French Defence Minister Florence Parly in a 2019 photo. (Tracey Nearmy/Getty Images)

WASHINGTON: NATO’s long-awaited space policy calls on allies to voluntarily ensure compatibility among their national space assets, while pledging members to develop collective requirements and the means of fulfilling them — including the use of commercial capabilities.

Released Monday with little fanfare, the policy states that “NATO will identify and, if necessary, develop appropriate mechanisms, based on voluntary participation, to fulfill and sustain requirements for space support in NATO operations, missions and other activities in the above functional areas. Allies’ capabilities, and, if necessary, trusted commercial service providers should be leveraged to meet these requirements in the most secure, efficient, effective and transparent manner.”

It lays out four key roles for NATO in space:

  • “Integrating space” into NATO’s core tasks;
  • “Serving as a forum for political-military consultations and information sharing” on “threats, challenges, vulnerabilities and opportunities,” as well as the development of “legal” and behavioral norms;
  • “Ensuring effective provision of space support and effects to the Alliance’s operations, missions and other activities;
  • “Facilitating the development of compatibility and interoperability between Allies’ space services, products and capabilities.”

To that end, the allies have committed to a number of activities across nine “lines of effort” that include: space support; space domain awareness, “deterrence, defense and resilience,” and capability development and interoperability. The allies are also committed to joint training on space issues.

The policy stresses that NATO has no interest in developing its own collective space capabilities or in becoming an “autonomous space actor.” Instead, the 30 members “will undertake to provide, on a voluntary basis and in accordance with national laws, regulations and policies, the space data, products, services or effects that could be required for the Alliance’s operations, missions, and other activities.”

The allies consistently have kept space capabilities firmly on sovereign ground, and traditionally often have been reluctant to share information. The fact that it has taken this long to roll out of the public version of the policy — a first framework document was signed in June 2019 — is a testament to the culture of secrecy that has been even more pervasive in Europe than in the US (and that is saying something).

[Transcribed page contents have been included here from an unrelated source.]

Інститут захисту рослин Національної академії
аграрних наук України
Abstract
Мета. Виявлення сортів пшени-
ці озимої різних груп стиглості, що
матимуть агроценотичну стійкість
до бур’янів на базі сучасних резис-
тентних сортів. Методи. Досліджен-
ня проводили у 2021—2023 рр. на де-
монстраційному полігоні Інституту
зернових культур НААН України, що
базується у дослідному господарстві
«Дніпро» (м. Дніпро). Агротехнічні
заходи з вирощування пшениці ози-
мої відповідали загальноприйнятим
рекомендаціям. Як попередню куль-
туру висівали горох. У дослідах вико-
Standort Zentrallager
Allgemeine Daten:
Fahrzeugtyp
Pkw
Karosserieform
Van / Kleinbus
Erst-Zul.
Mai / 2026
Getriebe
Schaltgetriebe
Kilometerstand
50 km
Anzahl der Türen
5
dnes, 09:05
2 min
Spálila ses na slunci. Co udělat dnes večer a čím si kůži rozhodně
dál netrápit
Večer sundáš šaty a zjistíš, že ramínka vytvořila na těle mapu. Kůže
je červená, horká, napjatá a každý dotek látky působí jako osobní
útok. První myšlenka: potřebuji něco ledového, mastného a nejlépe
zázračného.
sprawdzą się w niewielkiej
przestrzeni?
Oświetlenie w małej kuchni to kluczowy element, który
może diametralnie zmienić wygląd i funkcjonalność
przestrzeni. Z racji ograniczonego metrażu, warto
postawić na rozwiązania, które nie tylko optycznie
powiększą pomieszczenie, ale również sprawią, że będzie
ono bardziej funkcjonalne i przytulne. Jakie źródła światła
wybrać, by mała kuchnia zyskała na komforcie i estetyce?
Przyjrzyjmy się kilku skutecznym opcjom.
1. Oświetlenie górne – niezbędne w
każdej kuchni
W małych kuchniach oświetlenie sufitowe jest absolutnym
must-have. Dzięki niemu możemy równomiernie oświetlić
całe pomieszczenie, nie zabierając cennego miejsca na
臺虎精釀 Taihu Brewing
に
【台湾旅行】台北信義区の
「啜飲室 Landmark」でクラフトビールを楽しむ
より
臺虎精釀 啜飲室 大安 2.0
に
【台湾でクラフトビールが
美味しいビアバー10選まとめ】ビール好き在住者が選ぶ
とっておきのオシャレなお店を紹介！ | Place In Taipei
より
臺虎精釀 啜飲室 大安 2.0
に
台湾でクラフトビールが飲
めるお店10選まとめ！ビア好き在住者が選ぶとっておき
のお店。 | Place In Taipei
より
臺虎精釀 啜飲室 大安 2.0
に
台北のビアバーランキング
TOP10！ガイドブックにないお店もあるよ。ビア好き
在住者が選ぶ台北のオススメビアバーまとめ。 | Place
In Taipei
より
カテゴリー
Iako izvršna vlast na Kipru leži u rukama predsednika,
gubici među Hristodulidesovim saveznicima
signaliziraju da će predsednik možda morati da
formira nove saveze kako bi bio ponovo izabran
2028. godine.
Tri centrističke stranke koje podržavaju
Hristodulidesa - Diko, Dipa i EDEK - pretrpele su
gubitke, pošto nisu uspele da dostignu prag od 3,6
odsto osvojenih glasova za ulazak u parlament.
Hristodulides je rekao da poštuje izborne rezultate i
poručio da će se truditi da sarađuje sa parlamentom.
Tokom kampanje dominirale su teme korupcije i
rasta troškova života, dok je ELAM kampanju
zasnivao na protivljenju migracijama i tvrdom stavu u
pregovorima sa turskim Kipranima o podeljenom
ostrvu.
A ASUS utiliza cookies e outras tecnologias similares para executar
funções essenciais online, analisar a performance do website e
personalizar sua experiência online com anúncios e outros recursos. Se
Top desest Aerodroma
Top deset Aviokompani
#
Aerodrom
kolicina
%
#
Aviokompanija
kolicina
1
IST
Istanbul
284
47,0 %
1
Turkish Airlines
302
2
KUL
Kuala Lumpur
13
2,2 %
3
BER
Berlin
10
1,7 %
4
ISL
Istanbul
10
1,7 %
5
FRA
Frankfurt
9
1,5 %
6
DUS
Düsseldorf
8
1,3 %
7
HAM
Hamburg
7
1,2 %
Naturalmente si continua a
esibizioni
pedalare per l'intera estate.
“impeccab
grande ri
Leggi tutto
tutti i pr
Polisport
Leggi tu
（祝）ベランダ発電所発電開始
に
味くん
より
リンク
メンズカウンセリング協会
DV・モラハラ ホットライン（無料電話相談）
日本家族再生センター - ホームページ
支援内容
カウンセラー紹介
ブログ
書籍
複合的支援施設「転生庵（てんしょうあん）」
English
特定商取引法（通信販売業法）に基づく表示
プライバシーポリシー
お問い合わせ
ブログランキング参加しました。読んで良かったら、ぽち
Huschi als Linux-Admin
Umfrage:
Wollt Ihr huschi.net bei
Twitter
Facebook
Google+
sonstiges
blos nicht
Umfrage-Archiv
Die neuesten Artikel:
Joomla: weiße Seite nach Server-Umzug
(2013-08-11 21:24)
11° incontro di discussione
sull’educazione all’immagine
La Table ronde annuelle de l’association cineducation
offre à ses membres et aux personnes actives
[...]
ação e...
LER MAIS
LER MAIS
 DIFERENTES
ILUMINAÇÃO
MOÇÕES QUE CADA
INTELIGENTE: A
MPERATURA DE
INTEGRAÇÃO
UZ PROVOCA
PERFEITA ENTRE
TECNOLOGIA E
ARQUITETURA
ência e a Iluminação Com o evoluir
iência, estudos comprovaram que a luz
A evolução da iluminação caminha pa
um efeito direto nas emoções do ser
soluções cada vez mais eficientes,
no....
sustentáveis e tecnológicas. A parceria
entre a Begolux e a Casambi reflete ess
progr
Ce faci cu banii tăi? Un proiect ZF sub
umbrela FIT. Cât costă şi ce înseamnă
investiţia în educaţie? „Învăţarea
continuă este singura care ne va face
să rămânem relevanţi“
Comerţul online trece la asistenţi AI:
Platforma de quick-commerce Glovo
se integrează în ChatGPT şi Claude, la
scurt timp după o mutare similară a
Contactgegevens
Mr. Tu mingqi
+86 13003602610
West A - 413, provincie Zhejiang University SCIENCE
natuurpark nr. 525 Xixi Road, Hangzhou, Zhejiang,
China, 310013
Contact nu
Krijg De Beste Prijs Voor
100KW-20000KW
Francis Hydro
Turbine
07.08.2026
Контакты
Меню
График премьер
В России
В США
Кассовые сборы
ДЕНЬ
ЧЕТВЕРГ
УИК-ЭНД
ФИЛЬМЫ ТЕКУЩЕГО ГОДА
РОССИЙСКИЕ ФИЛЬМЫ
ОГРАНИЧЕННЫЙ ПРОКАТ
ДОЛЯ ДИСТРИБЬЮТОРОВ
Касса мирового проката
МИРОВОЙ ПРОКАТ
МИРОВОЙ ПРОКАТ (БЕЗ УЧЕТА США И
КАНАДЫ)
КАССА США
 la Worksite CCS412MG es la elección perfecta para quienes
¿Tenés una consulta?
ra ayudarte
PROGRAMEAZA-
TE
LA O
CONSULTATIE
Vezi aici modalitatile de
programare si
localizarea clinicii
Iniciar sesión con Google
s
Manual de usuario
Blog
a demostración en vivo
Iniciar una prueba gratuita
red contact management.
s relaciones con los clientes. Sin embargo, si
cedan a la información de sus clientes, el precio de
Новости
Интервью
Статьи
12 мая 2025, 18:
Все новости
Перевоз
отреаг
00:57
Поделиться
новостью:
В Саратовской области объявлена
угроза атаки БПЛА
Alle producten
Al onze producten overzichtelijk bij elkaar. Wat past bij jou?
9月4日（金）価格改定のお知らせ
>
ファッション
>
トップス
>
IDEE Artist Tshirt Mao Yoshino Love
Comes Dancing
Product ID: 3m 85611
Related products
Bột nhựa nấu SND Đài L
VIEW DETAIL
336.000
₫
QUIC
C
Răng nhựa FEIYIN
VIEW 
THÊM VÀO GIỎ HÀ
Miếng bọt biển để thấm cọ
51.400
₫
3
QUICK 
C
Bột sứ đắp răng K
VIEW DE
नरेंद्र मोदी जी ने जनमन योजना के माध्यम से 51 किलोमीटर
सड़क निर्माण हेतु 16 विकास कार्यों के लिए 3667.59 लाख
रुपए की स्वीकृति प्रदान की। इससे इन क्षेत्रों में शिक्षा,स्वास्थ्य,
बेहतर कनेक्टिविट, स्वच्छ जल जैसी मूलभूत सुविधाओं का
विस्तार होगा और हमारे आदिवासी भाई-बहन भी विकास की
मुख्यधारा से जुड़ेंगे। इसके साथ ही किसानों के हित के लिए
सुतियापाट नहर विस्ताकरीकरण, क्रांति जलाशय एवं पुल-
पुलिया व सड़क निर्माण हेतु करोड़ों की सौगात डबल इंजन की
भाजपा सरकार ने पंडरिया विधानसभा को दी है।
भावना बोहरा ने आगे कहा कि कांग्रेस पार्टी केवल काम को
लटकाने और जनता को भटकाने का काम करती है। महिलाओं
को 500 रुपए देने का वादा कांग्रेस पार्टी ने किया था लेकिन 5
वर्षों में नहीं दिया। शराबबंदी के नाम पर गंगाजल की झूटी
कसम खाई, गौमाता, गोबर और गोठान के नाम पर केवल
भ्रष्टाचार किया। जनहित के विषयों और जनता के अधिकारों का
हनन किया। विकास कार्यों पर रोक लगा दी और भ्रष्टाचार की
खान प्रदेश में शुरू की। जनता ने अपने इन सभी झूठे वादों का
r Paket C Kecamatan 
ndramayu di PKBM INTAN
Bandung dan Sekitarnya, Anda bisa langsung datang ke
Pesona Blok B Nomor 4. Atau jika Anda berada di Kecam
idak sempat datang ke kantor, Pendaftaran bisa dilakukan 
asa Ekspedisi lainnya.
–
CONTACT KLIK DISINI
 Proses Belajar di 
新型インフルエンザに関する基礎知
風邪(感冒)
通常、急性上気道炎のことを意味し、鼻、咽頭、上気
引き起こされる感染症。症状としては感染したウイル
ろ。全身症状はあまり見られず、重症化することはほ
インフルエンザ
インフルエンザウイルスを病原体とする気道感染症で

One reason for allied reluctance to engage on military space issues in public is that, with the exception of France and the United Kingdom, many European countries traditionally have been either deeply uncomfortable with, or downright opposed to, the concept of warfighting in space — especially offensive action. Indeed, in an August 2019 speech, NATO Secretary General Jens Stoltenberg found it necessary to declare that NATO’s declaration of space as an allied operational domain was “not about the militarization of space.”

The public policy released today makes no such caveat, but does signal that there remains some cracks between the allies on military uses of space.

For example, the policy explains that the North Atlantic Council — NATO’s decision-making body that at its highest level involves heads of state — will need to approve any options “across the conflict spectrum to deter and defend against threats to or attacks on Allies’ space systems.” It adds that in the meantime, allies “should develop a common understanding of concepts such as the role of space in crisis or conflict.”

European Union countries are holding their own annual high-level space conference next week that will include several sessions on defense-related issues, as well as a keynote by French Defense Minister Florence Parly. 

France now holds the rotating office of EU president. At a meeting of EU defense ministers Jan. 12-13, Parly called for the development of a European strategy for space “security and defense” as part of the so-called Strategic Compass effort the 27 EU members launched in 2020 aimed at crafting a stronger, European defense policy independent of the United States — which a number of European leaders now see as an unstable ally. In recent years, Parly’s boss, French President Emmanuel Macron, has taken several potshots at NATO and is viewed in some circles as pushing for the EU to wrest influence away from the alliance.

“The adoption of the ambitious, concrete Strategic Compass is a top priority for the French Presidency of the Council of the EU in terms of defence, and a contribution to the development of European sovereignty,” the French government said in a press release following the defense ministers meeting.